■ Directions:
1/ According to the heat equation tutorial, what does the parameterization `map= lambda x : np.exp(x)` ensure?
2/ Pick up the heat equation tutorial after its final sentence and keep writing it.

■ Extract:
=== Section Start ===

Then let's create a new version of the `Heat_1D` problem components in which we pass the `map` as a parameter to the `Heat_1D.get_components` method:  

In [None]:
model, data, problemInfo = Heat_1D.get_components(dim=N, endpoint=L, max_time=T, exactSolution = myExactSolution, map = map)

Then we repeat the same steps we followed in [section 2](#inverse_problem) to create the posterior distribution from the prior, the data distribution and the data.

In [None]:
# Prior
x = Gaussian(mean*np.ones(N), std, geometry= model.domain_geometry)

# Data distribution
sigma_data = np.std(problemInfo.exactData - data)*np.ones(model.range_dim) # noise level
y = Gaussian(mean=model, std=sigma_data, geometry=model.range_geometry)

# Joint distribution and posterior
joint =  JointDistribution([y, x])
posterior = joint(y=data)
posterior = posterior._reduce_to_single_density()

We create a sampler object to sample the posterior distribution (~65 seconds):

In [None]:
MySampler = pCN(posterior)
posterior_samples = MySampler.sample_adapt(20000)

And we then plot the credible interval:

In [None]:
posterior_samples.plot_ci(95, exact = problemInfo.exactSolution)

The parameterization `map= lambda x : np.exp(x)` ensures that the Bayesian parameters are indeed positive. The solution itself is still not satisfactory. In the next section, we try to improve the solution by incorporating more prior knowledge about the parameters.

## 4. Parametrizing the Bayesian parameters via step function expansion <a class="anchor" id=" step_function"></a> 

One way to improve the solution of this Bayesian problem is to use better prior information. Here we assume the prior is a step function with three pieces. This also makes the Bayesian problem simpler because now we only have three Bayesian parameters to infer.

=== Section End ===

■ Information given:
=== Section Start ===

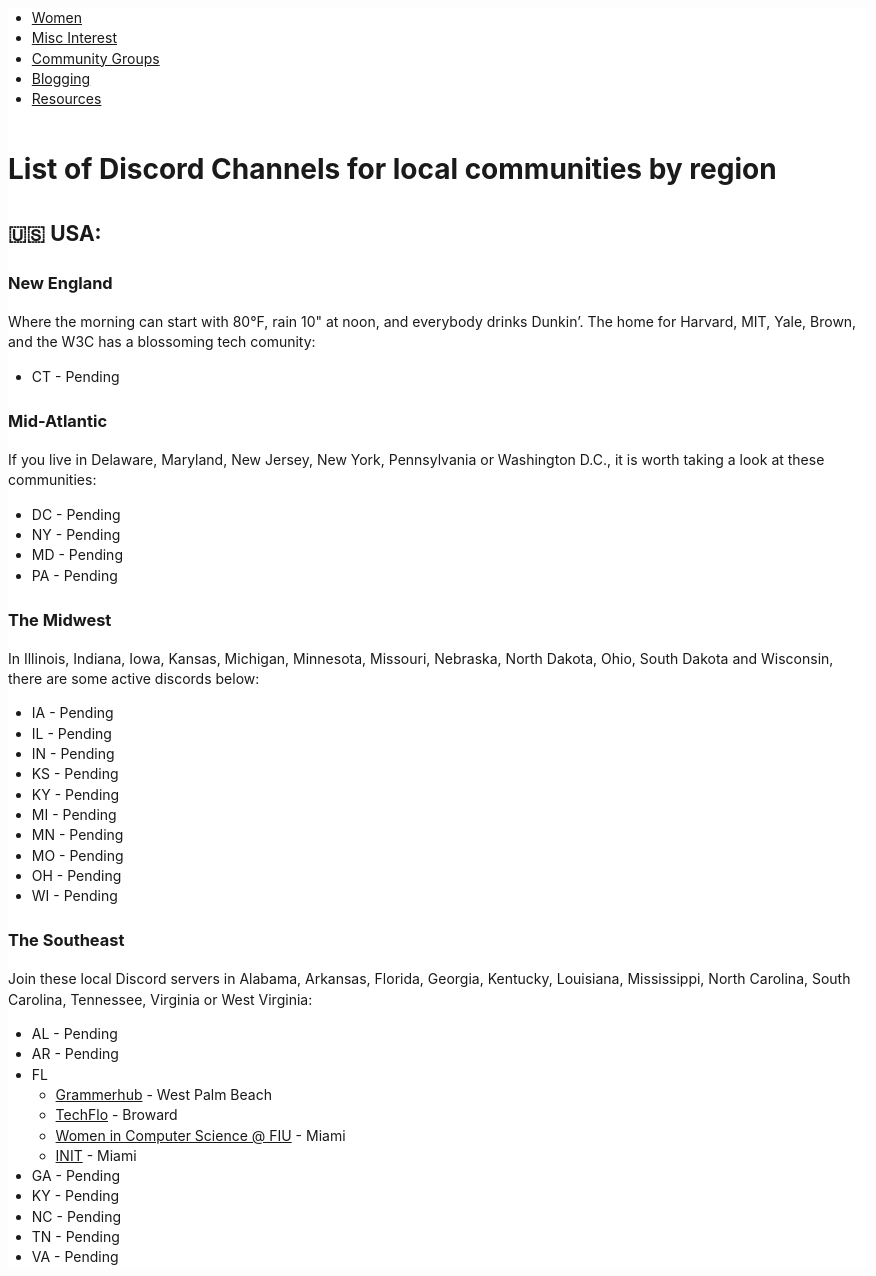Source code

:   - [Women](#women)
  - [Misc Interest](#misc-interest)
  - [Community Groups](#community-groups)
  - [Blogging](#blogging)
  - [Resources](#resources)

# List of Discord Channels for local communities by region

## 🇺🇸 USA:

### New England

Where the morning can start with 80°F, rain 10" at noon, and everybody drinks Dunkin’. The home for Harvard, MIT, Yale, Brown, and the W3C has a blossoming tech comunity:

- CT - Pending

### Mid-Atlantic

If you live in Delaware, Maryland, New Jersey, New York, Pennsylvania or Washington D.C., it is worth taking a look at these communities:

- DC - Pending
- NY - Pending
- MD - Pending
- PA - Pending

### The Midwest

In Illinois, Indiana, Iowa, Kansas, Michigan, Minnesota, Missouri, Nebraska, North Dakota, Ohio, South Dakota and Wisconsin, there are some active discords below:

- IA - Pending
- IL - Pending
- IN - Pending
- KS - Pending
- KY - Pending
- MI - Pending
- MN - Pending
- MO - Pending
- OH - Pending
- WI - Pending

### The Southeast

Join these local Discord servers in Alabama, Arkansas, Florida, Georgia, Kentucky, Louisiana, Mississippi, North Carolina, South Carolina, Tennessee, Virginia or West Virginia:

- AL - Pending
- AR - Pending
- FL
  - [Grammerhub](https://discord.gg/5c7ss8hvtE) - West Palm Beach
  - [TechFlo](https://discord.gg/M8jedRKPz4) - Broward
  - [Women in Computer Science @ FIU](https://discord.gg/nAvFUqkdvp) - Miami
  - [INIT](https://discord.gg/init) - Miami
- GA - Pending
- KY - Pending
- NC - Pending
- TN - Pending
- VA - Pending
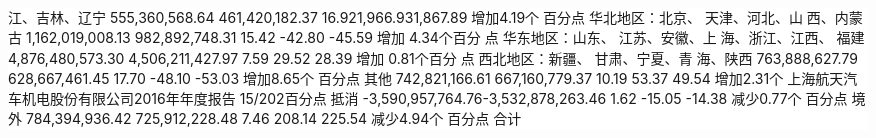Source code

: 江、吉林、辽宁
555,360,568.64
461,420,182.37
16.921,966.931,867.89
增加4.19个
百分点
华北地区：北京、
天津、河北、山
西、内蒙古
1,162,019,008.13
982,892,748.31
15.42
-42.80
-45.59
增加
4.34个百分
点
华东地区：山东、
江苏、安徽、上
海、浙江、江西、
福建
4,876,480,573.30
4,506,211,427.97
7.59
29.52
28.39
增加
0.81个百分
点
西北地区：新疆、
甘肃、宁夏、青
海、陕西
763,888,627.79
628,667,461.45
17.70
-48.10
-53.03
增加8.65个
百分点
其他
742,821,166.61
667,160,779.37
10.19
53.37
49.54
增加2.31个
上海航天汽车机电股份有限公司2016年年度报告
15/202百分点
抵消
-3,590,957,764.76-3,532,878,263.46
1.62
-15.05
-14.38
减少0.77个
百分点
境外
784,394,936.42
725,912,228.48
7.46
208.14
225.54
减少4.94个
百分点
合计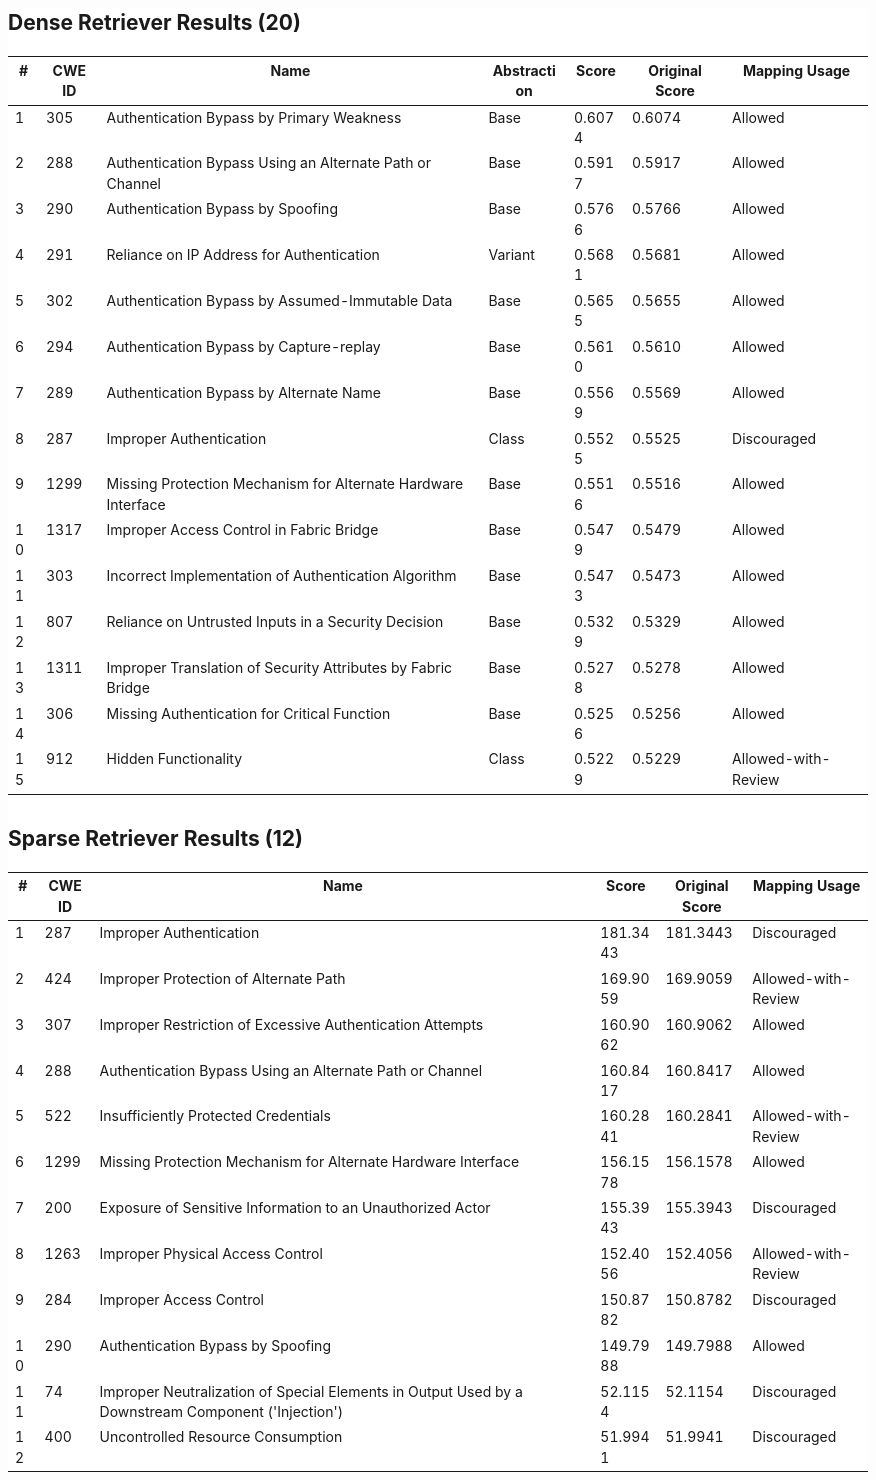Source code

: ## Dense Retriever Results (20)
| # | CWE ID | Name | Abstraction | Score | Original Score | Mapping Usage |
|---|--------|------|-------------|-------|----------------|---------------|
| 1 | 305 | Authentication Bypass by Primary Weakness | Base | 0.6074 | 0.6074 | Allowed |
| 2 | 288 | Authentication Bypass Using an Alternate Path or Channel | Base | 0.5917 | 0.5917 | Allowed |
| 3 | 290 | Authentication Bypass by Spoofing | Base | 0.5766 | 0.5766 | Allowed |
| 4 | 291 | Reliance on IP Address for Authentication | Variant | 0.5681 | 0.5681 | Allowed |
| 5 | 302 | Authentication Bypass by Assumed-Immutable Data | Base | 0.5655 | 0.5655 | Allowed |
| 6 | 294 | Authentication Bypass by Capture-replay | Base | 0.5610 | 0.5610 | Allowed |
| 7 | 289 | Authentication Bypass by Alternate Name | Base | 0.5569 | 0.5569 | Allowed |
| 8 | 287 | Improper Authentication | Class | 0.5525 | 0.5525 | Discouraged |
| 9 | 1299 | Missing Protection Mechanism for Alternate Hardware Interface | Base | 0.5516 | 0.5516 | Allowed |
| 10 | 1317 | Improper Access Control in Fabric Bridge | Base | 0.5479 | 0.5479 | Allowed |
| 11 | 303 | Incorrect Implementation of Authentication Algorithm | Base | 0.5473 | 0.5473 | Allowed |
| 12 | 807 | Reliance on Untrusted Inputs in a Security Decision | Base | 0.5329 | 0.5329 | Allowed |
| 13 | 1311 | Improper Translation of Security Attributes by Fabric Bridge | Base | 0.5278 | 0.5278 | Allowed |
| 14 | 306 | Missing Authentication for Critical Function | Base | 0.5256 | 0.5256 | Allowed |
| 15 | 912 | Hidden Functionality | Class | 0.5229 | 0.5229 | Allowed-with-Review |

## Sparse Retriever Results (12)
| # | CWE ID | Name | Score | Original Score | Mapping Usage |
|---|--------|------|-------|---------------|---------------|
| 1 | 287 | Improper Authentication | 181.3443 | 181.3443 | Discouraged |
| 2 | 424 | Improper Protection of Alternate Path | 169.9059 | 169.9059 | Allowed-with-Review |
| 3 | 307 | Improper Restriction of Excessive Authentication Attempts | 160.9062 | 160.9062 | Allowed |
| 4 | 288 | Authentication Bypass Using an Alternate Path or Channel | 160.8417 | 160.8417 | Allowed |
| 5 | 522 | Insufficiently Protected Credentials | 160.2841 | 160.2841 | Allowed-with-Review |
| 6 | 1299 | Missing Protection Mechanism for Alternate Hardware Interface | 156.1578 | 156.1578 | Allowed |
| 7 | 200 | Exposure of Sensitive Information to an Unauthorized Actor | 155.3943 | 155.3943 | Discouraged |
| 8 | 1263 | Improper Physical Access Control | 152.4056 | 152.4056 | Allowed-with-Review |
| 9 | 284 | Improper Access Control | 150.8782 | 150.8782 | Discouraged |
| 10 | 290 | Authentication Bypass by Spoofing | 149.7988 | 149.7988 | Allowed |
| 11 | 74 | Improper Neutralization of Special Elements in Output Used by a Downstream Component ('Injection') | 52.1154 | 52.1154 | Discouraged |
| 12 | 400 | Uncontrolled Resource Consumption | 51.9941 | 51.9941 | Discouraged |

=== Section End ===

■ Results for each task:
1/ It ensures that the Bayesian parameters are positive.

2/
To test this case we pass `field_type='Step'` to `Heat_1D.get_components`, which creates a `StepExpansion` domain geometry for the model during initializing the `Heat_1D` test problem.

In [None]:
N=30
n_steps = 3 # Number of steps in the StepExpansion geometry. 
#model, data, problemInfo = Heat_1D.get_components(dim=N, endpoint=L, max_time=T,field_type='Step', exactSolution = myExactSolution, n_steps=n_steps)
model, data, problemInfo = Heat_1D.get_components(dim=N, endpoint=L, max_time=T,field_type='Step', n_steps=n_steps)

Lets look at the model.domain_geometry in this case: 

In [None]:
model.domain_geometry

We then continue to create the Bayesian problem (prior, data distribution and posterior) with a prior of dimension = 3. 

In [None]:
# Prior
x = Gaussian(mean*np.ones(n_steps), std, geometry= model.domain_geometry)

# Data distribution
sigma_data = np.std(problemInfo.exactData - data)*np.ones(model.range_dim) # noise level
y = Gaussian(mean=model, std=sigma_data, geometry=model.range_geometry)

And the posterior:

In [None]:
joint =  JointDistribution([y, x])
posterior = joint(y=data)
posterior = posterior._reduce_to_single_density()

We then sample the posterior using pCN (~60 seconds)

In [None]:
MySampler = pCN(posterior)
posterior_samples = MySampler.sample_adapt(20000)

Let's take a look at the posterior:

In [None]:
posterior_samples.plot_ci(95, exact = problemInfo.exactSolution)
posterior_samples.shape

We show the trace plot: a plot of the kernel density estimator (left) and chains (right) of the 3 variables:

In [None]:
posterior_samples.plot_trace()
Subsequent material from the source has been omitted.